Greenpeace Indonesia menampilkan proyeksi video yang menunjukkan peta Indonesia dengan titik-titik lokasi terjadinya perusakan lingkungan. Deforestasi, perampasan hutan dan wilayah masyarakat adat, kebakaran hutan dan lahan gambut, pertambangan—mulai dari nikel, emas, batu bara, hingga pasir laut—serta pembangunan pembangkit listrik tenaga uap (PLTU) batu bara industri terlacak di seantero Indonesia.
Ketua Kelompok Kerja Politik Greenpeace Indonesia, Khalisah Khalid, menyebutkan meski tak bisa banyak berharap, masyarakat sipil perlu terus mengawasi pemerintahan Prabowo-Gibran.
“Kita perlu terus bersuara agar mereka menghentikan watak pembangunan ekstraktif yang merusak lingkungan hidup, melanggar HAM, dan merugikan masyarakat,” kata dia.
Greenpeace Indonesia mencatat selama satu dekade pemerintahan Presiden Jokowi, proyek-proyek berlabel hijau yang dijalankan pemerintahan sarat pelanggaran ekologis dan ketidakadilan, seperti yang terjadi di Pulau Rempang, Kepulauan Riau, dan Kalimantan Utara.

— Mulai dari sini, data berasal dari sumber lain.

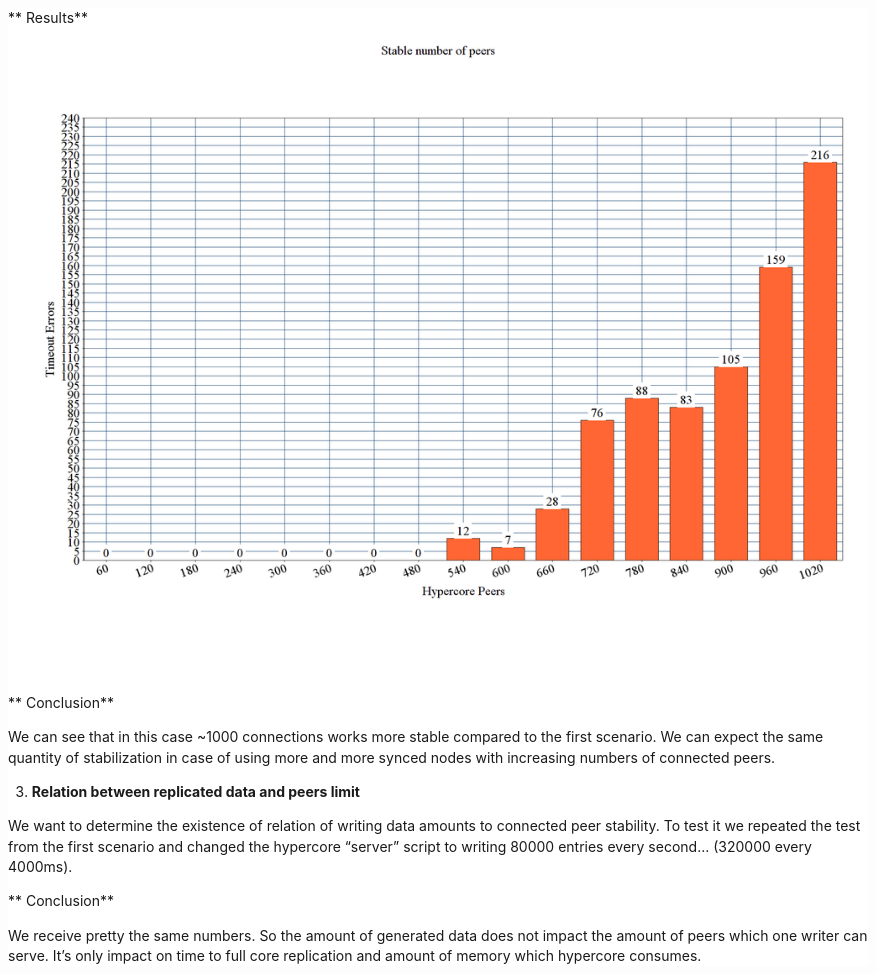 **      Results**



![image info](./pictures/image2.png)


**       Conclusion**

We can see that in this case ~1000 connections works more stable compared to the first scenario. We can expect the same quantity of stabilization in case of using more and more synced nodes with increasing numbers of connected peers. 



3. **Relation between replicated data and peers limit**

We want to determine the existence of relation of writing data amounts to connected peer stability. To test it we repeated the test from the first scenario and changed the hypercore “server” script to writing 80000 entries every second... (320000 every 4000ms). 

**      Conclusion**

We receive pretty the same numbers. So the amount of generated data does not impact the amount of peers which one writer can serve. It’s only impact on time to full core replication and amount of memory which hypercore consumes.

Kabinet yang dibentuk Prabowo-pun juga diduduki oleh orang-orang yang selama ini memiliki rekam jejak bermasalah dalam kebijakan lingkungan. Ada sejumlah nama lain dalam bursa kandidat anggota kabinet Prabowo yang juga ditengarai memiliki konflik kepentingan dalam pengelolaan sumber daya alam.